Data extracted from a collection
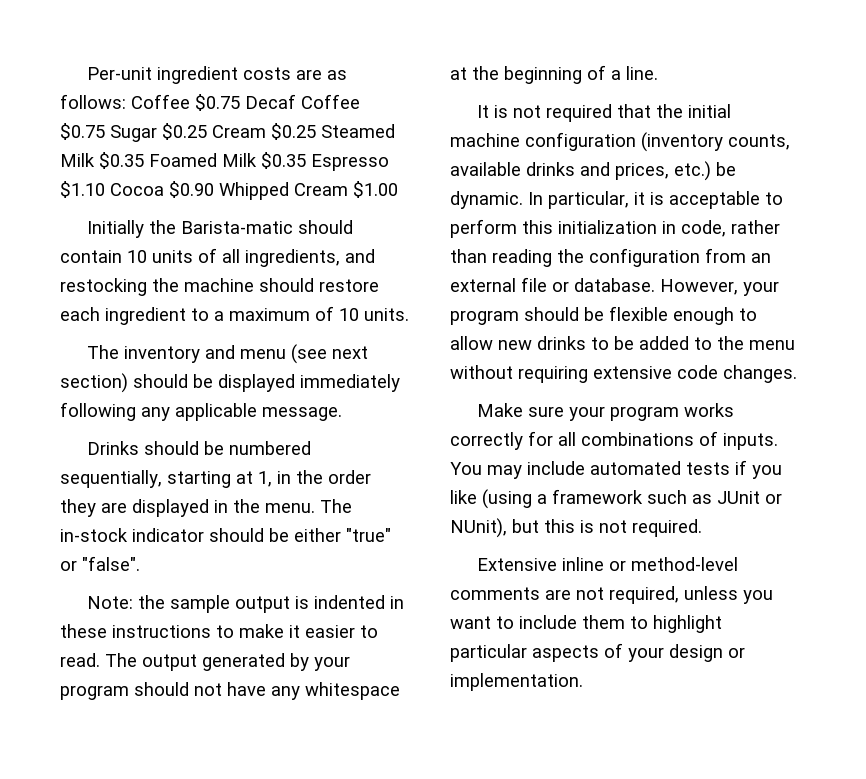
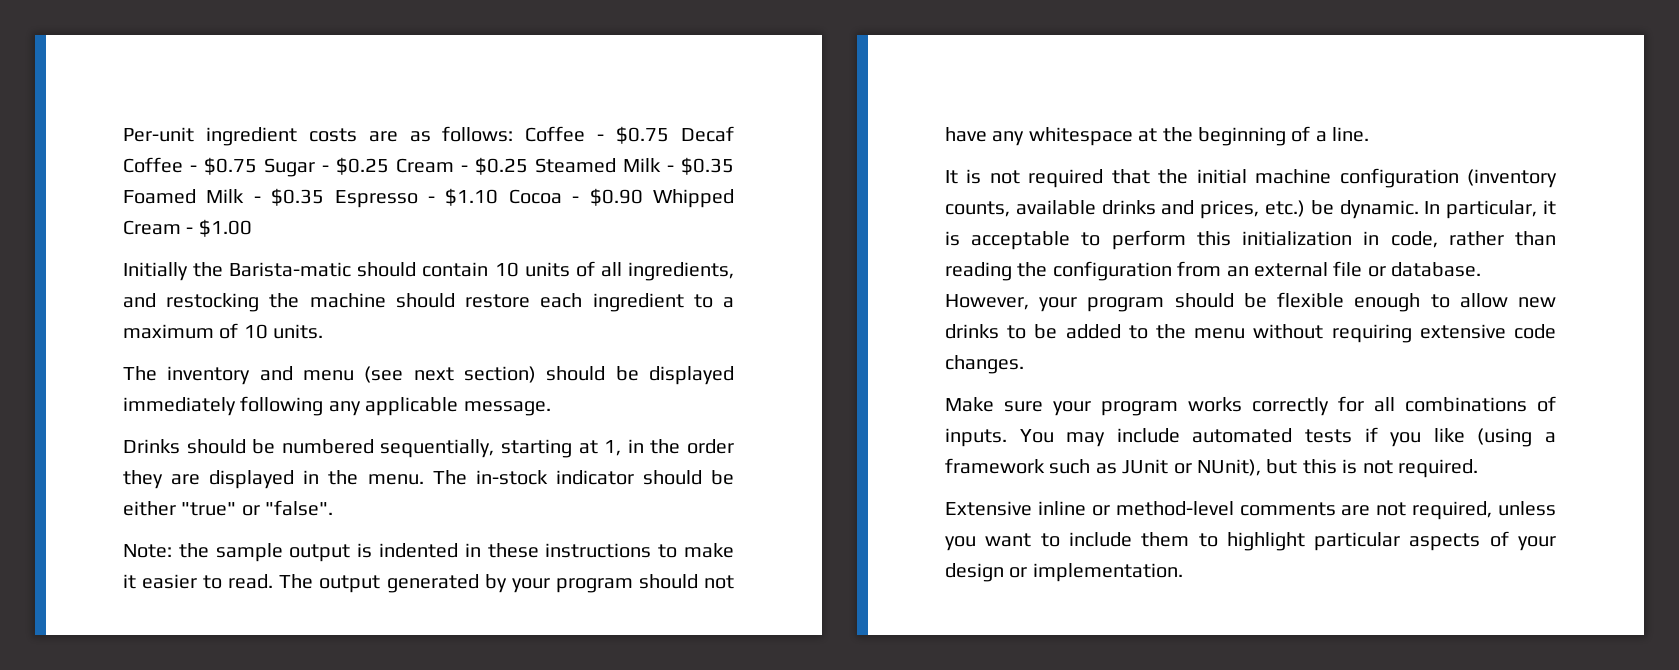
(190, 101) none -> [597,134,605,141] -
(360, 101) none -> [190,165,197,172] -
(157, 133) none -> [322,165,329,172] -
(266, 131) none -> [461,165,468,172] -
(95, 160) none -> [667,165,674,172] -
(257, 160) none -> [253,196,261,203] -
(389, 162) none -> [428,196,435,203] -
(164, 189) none -> [572,196,580,203] -
(348, 189) none -> [186,227,194,234] -

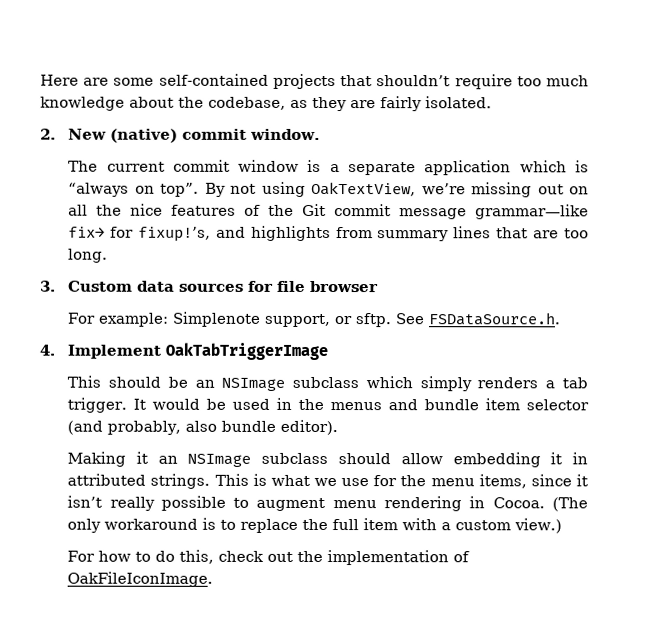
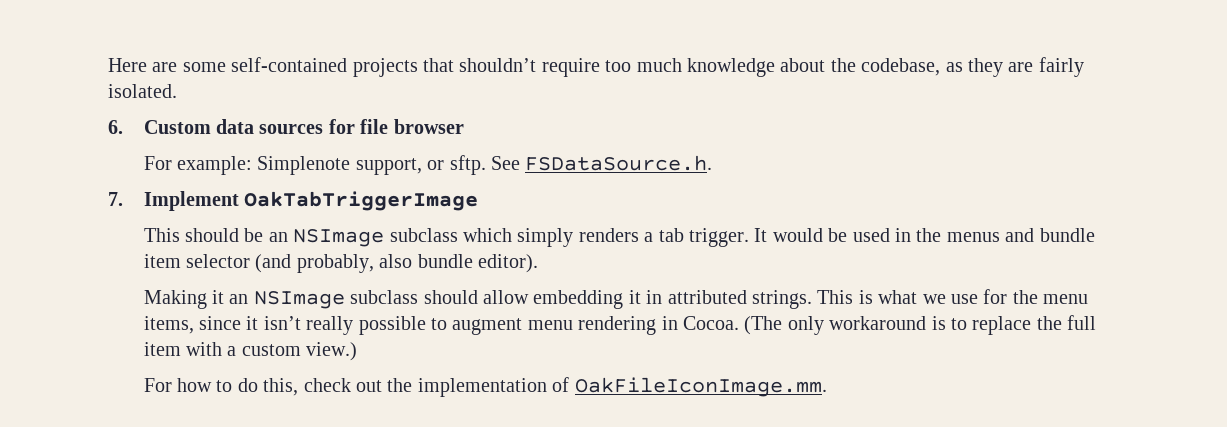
[40,128,321,143] [68,159,589,176] [68,181,589,198] [68,203,589,220] [68,225,590,242] [68,248,109,263] [40,280,56,292] 2. New (native) commit window. // The current commit window is a separate application which is “always on top”. By not using OakTextView, we’re missing out on all the nice features of the Git commit message grammar—like fix→ for fixup!’s, and highlights from summary lines that are too long. // 3. -> [108,120,123,134] 6.
[39,344,55,356] 4. -> [108,192,123,206] 7.
[67,571,214,587] OakFileIconImage. -> [574,377,827,397] OakFileIconImage.mm.

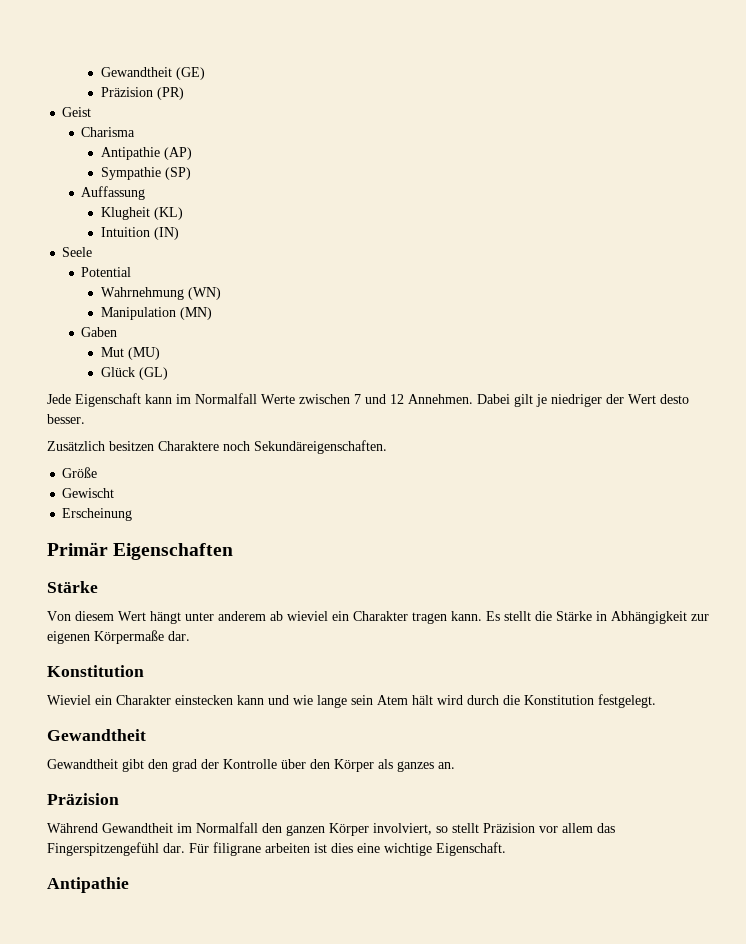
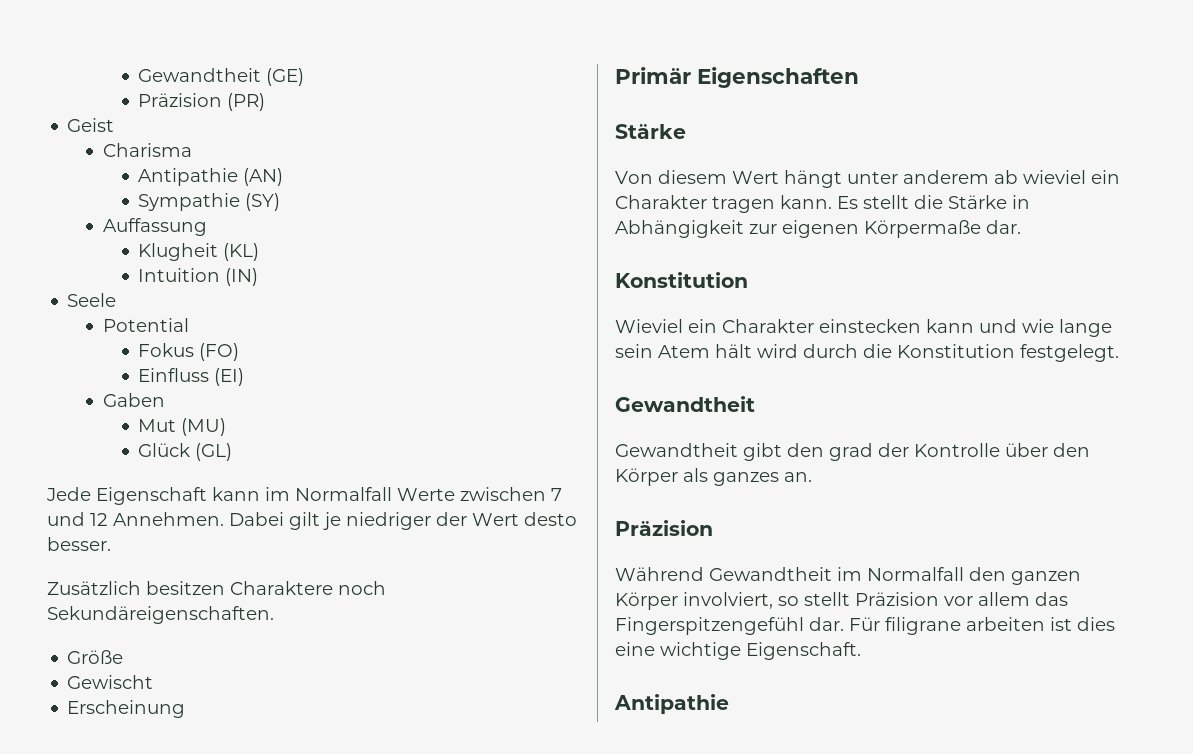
[163,147,192,160] (AP) -> [243,168,284,186] (AN)
[164,167,191,180] (SP) -> [245,193,281,211] (SY)
[100,287,221,300] [100,307,212,320] Wahrnehmung (WN) // Manipulation (MN) -> [138,343,240,361] [138,368,245,386] Fokus (FO) // Einfluss (EI)

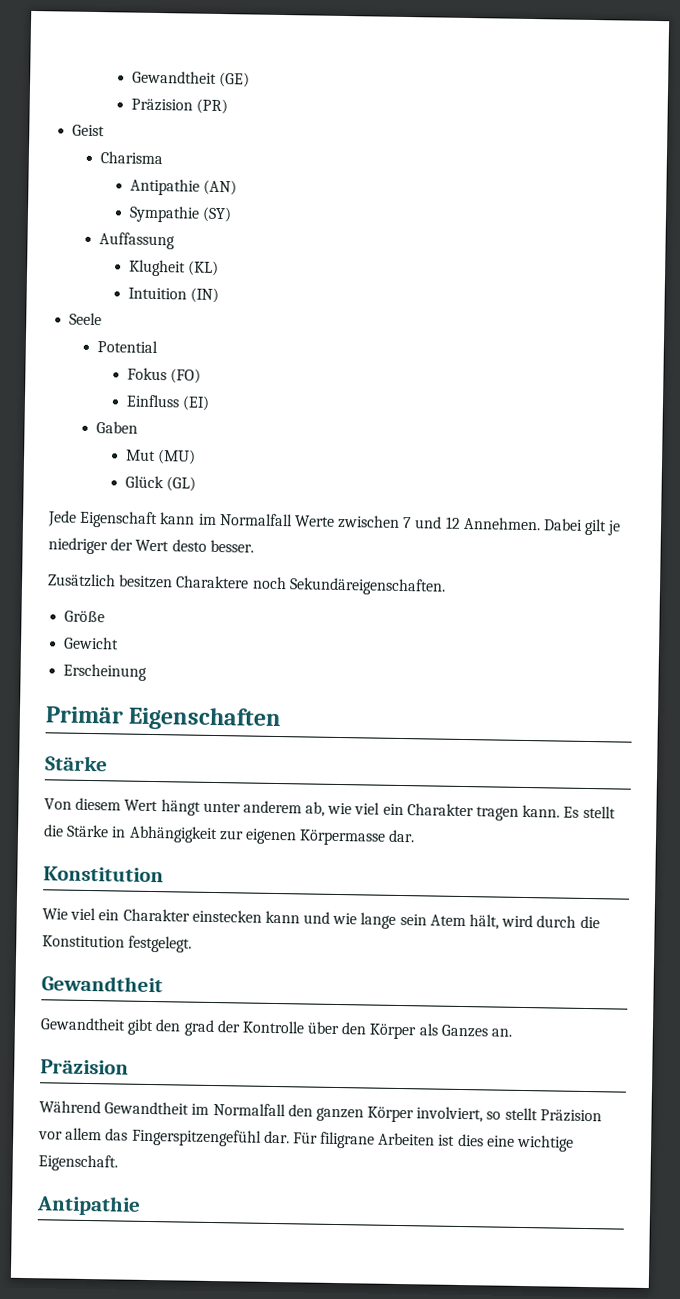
[67,675,154,689] Gewischt -> [63,636,120,650] Gewicht
[994,170,1086,184] ab wieviel -> [305,801,381,817] ab, wie viel
[864,220,981,238] Körpermaße -> [299,829,387,846] Körpermasse
[615,319,683,333] Wieviel -> [42,907,97,921] Wie viel
[715,344,752,358] hält -> [469,914,500,930] hält,
[713,472,779,486] ganzes -> [440,1024,488,1038] Ganzes
[966,617,1045,631] arbeiten -> [378,1132,436,1146] Arbeiten

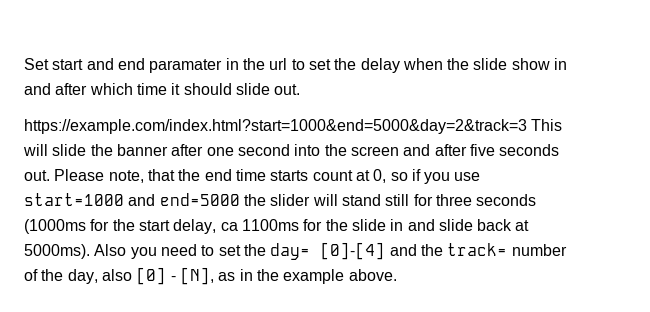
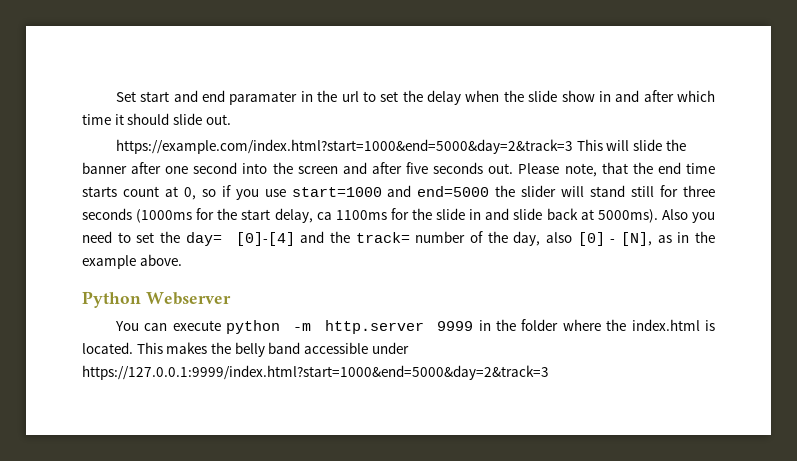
(397, 275) none -> [82,291,231,308] [114,319,715,334] [82,342,409,357] [82,365,549,380] // Python Webserver // You can execute python -m http.server 9999 in the folder where the index.html is located. This makes the belly band accessible under https://127.0.0.1:9999/index.html?start=1000&end=5000&day=2&track=3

## YOUR OBJECTIVE
The reply needs to repeat exactly the line containing "[39,344,55,356] 4. -> [108,192,123,206] 7." and each line after it, through the final line of the entries above, and to skip the pictures.

## EXERCISE OUTPUT
[39,344,55,356] 4. -> [108,192,123,206] 7.
[67,571,214,587] OakFileIconImage. -> [574,377,827,397] OakFileIconImage.mm.

[163,147,192,160] (AP) -> [243,168,284,186] (AN)
[164,167,191,180] (SP) -> [245,193,281,211] (SY)
[100,287,221,300] [100,307,212,320] Wahrnehmung (WN) // Manipulation (MN) -> [138,343,240,361] [138,368,245,386] Fokus (FO) // Einfluss (EI)

[67,675,154,689] Gewischt -> [63,636,120,650] Gewicht
[994,170,1086,184] ab wieviel -> [305,801,381,817] ab, wie viel
[864,220,981,238] Körpermaße -> [299,829,387,846] Körpermasse
[615,319,683,333] Wieviel -> [42,907,97,921] Wie viel
[715,344,752,358] hält -> [469,914,500,930] hält,
[713,472,779,486] ganzes -> [440,1024,488,1038] Ganzes
[966,617,1045,631] arbeiten -> [378,1132,436,1146] Arbeiten

(397, 275) none -> [82,291,231,308] [114,319,715,334] [82,342,409,357] [82,365,549,380] // Python Webserver // You can execute python -m http.server 9999 in the folder where the index.html is located. This makes the belly band accessible under https://127.0.0.1:9999/index.html?start=1000&end=5000&day=2&track=3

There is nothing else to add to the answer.